Three Colors: Blue is the first film in Polish director Krzysztof Kieslowski’s trilogy built around the precious themes of liberty, equality, and fratenity (the second and third films are White and Red, respectively). The concepts correspond to the three colors of the French flag, and the conceit is actually less a stricture than a simple excuse for Kieslowski to make a set of movies that meditate on love, loss, and our essential humanity. Liberty is personified in the newly-widowed Julie (Binoche), who survives the automobile accident that kills her husband Patrice (a famous composer) and daughter Anna. This sea change in her life drives her to divorce herself from familiar people and surroundings, but she’s dogged by an unwelcome artifact from her husband’s life. His unfinished composition, Song for the Unification of Europe, is the subject of intense interest, and although Julie disposes of Patrice’s notes for the piece (and tries to dispose of all her own memories), it continues to insinuate itself into her life until she confronts the music as well as her own devastated psyche.
It sounds very color-by-numbers, but the film is actually anything but. Kieslowski is a bold filmmaker, with a knack for hypnotizing an audience. As much as Kieslowski’s The Double Life of Veronique seemed concerned with lenses, this one dwells on reflections — Julie’s face reflected on the curve of a spoon, a doctor’s face reflected in the iris of her eye, filling the screen. The richness of imagery occasionally rivals that of a novel (Julie touches a sugar cube to coffee; as we watch, the sugar turns the luminous color of her own skin). And Kieslowski works at capturing the essence of memory and the passage of time. At four moments during the film, the screen fades completely and music swells – Patrice’s unfinished piece – and then the music cuts, and the scene fades back in at exactly the moment where it faded out. It’s part of the mystery of the film that a viewer can have an immediate and intuitive grasp on such an abstract device.
Intuition, indeed, is the driving force behind Kieslowski’s films. The relationships and imagery are drawn so intricately that the pictures reward repeated viewing, and it’s only on the second or third time around that the whole power of one of these films really becomes apparent. It’s easy to belittle a film like this, with its languid pace, elliptical dialog, and propensity for introspection (navel-gazing?). Don’t these somber sequences substitute a content New Age-ism for any real statements in response to the questions they pose? Isn’t Kieslowski living in a blithe, egocentric dream world? How can we be expected to identify with the rich widow of a French composer as she mourns her way through Paris?

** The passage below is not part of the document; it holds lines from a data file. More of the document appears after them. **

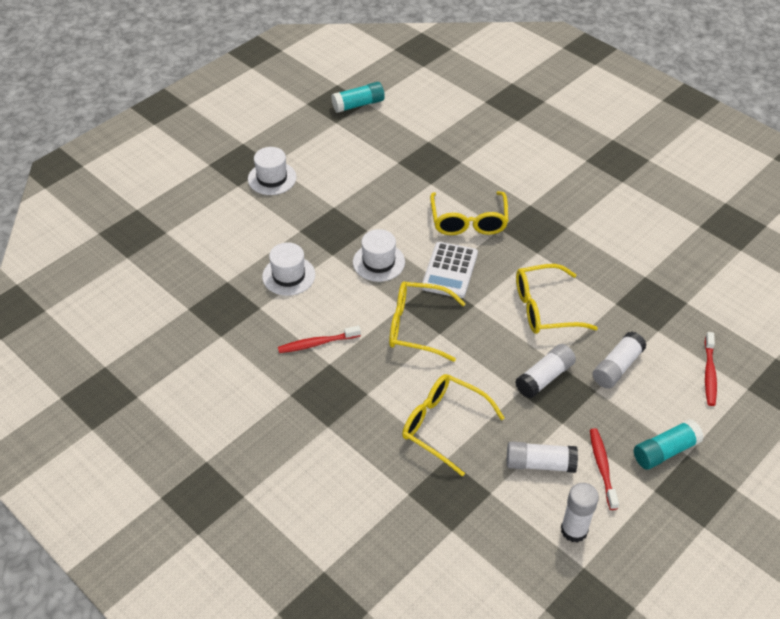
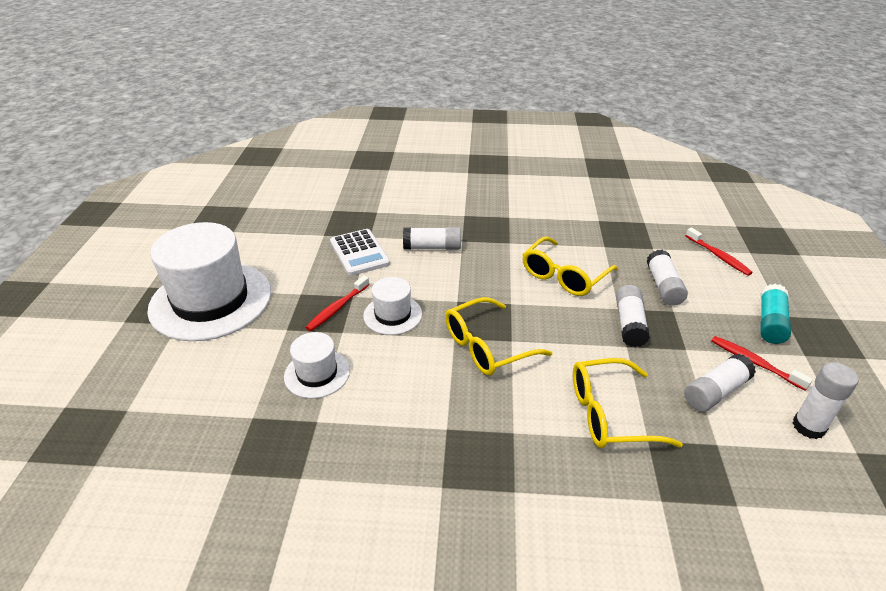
camera: 40 degrees left, 10 degrees down
white hat [248,147,297,195] -> white hat [147,222,271,341], size x2.07
red toothbrush [278,326,361,353] -> red toothbrush moved to [306,275,370,331]
turquoise glue stick [331,82,385,113] -> none
white calculator [422,242,478,298] -> white calculator moved to [330,229,390,276]
yellow glasses [430,191,509,235] -> white glue stick [403,227,461,250]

Yet through Binoche’s performance and Kieslowski’s guidance, we do identify. We feel Julie’s aloneness even as we understand her resolve to cast off her sentiment and distance herself from the inexorable sadness. At the end of Blue, as Preisner’s music swells up on the soundtrack, all of the disparate characters and situations that make up Julie’s story finally come together. Pictures recall pictures as Julie is finally reflected in the eyes of another, and the delicate shape of another character is traced on a video monitor, echoed in shades of blue. These final moments articulate character and contradictory emotion in one crystalline, irrefutable passage of images, absolutely wordless — the very definition of great cinema. If you’re asking the same questions as our director, the simple clarity of such images provides answers enough.